▶ **ACTIVITY**
Where the word "Numéro" appears in a line below, copy the whole line.

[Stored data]
——————————

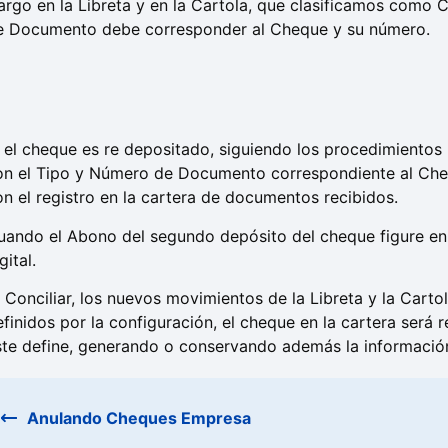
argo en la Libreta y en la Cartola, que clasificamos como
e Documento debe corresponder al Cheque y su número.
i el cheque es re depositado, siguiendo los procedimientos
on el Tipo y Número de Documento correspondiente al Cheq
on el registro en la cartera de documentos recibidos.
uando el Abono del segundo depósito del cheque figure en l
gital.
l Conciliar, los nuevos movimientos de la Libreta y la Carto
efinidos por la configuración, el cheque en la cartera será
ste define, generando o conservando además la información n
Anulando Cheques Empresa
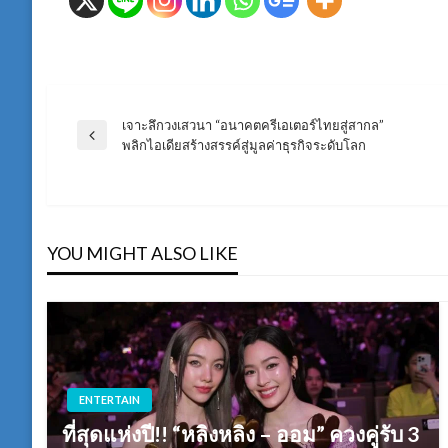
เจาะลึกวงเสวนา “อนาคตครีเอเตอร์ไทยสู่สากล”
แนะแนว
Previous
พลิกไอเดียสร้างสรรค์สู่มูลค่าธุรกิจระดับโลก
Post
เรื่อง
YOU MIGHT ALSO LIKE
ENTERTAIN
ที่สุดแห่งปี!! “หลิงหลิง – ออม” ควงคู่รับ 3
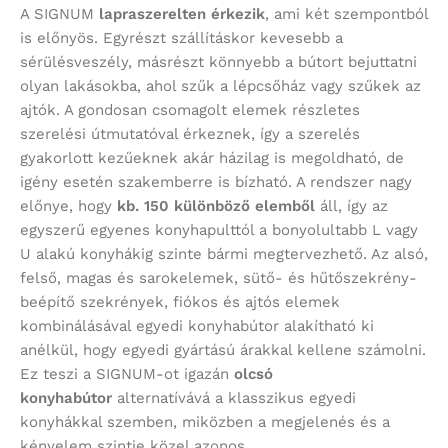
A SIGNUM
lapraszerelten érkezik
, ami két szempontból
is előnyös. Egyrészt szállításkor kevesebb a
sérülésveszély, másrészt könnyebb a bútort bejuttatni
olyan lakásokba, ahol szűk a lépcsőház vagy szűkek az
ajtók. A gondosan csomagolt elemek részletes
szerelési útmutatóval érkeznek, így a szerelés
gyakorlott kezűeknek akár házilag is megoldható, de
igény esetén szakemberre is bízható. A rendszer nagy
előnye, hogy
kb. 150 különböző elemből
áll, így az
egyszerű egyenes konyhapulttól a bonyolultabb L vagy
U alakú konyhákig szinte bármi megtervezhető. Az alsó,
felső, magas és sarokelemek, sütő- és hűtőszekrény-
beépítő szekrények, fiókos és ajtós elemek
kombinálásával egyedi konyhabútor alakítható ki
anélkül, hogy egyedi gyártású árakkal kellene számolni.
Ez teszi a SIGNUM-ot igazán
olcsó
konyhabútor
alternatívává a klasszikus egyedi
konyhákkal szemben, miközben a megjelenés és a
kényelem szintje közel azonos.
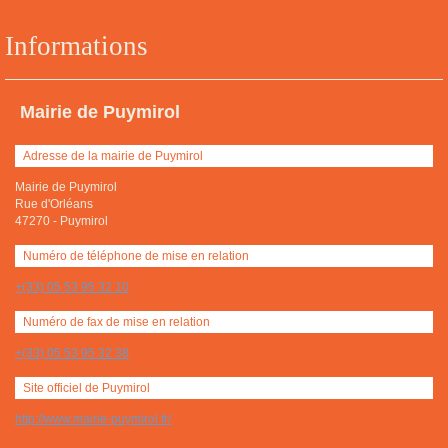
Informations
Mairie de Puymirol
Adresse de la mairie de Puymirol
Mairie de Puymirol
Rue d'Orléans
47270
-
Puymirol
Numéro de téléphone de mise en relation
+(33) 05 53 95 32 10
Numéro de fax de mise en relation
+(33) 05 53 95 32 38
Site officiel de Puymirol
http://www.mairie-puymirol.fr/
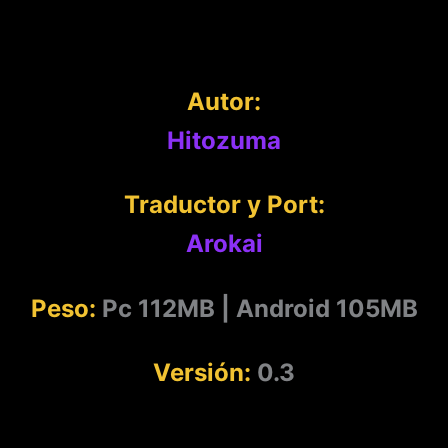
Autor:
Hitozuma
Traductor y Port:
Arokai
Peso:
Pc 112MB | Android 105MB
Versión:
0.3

——————————

▶ **SOLVED PROBLEM**
Numéro de téléphone de mise en relation
Numéro de fax de mise en relation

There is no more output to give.